- Amazon on Tuesday became the second US company to reach a $1 trillion valuation, after Apple hit the milestone last month.
- Amazon’s stock gained 2% to hit the magic number of $2,050.27 per share on Tuesday.
- Follow Amazon’s stock price in real time here.
It’s official: Amazon is the second US company to achieve a valuation of more than $1 trillion.
Shares of the e-commerce giant gained about 2% in trading on Tuesday to hit an all-time high of $2,050.27. Multiplied by the number of shares outstanding (487,741,189), that puts the company’s book value just over the same symbolic milestone that Apple hit less than one month ago.
One trillion is a difficult number to imagine, regardless of what’s being counted, and even less so when it’s the value of a 24-year-old company with a plethora of business units in addition to its core retail focus. For context, the entire US stock market — the sum of all publicly traded American companies, including Amazon — hit $30 trillion in January.
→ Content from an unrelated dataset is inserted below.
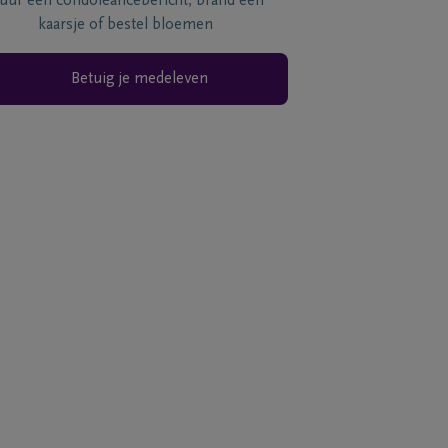
tuur een condoléancebericht, brand een
kaarsje of bestel bloemen
Betuig je medeleven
Even more telling is Amazon’s size when compared with the entire national stock markets of other countries. Its book value is greater than that of every stock market in all but 13 countries — even greater than those of Taiwan, Spain, and Italy — according to figures from the CIA’s World Factbook (though several estimates are from 2015 or earlier).
For fiscal 2017, Amazon and its 560,000 employees around the world reported total sales of $177.87 billion, netting it an adjusted profit of $6.15 per share, according to the company’s annual report.
But of that massive revenue, retail is slowly beginning to take a back seat to other higher-margin services. For instance, Amazon Web Services, a unit that provides hosting and cloud computing for other businesses, brought in $20 billion in revenue in 2017.
Here’s the breakdown of how Morgan Stanley — one of the stock’s most bullish sell-side shops — sees Amazon’s five main units in terms of value.
Morgan Stanley; Business Insider
Note that Morgan Stanley’s theoretical breakdown assumes a stock price of $2,500 — higher than Amazon’s price on Tuesday — which would give it a slightly higher market value of $1.32 trillion.
Amazon’s astronomical growth from a small Seattle bookseller into one of the world’s biggest companies has made its founder and chief executive, Jeff Bezos, easily the richest person in the world; as of Tuesday, the 54-year-old was worth more than $166 billion, according to Bloomberg’s billionaires index.
Bezos’ riches have largely come through his ownership of 16.3% of Amazon’s outstanding stock. Bezos brought home an annual salary of $81,840 in 2017, according to regulatory filings.
“This year marks the 20th anniversary of our first shareholder letter, and our core values and approach remain unchanged,” Bezos said in his 2017 letter to shareholders in March.
He added: “We continue to aspire to be Earth’s most customer-centric company, and we recognize this to be no small or easy challenge. We know there is much we can do better, and we find tremendous energy in the many challenges and opportunities that lie ahead.”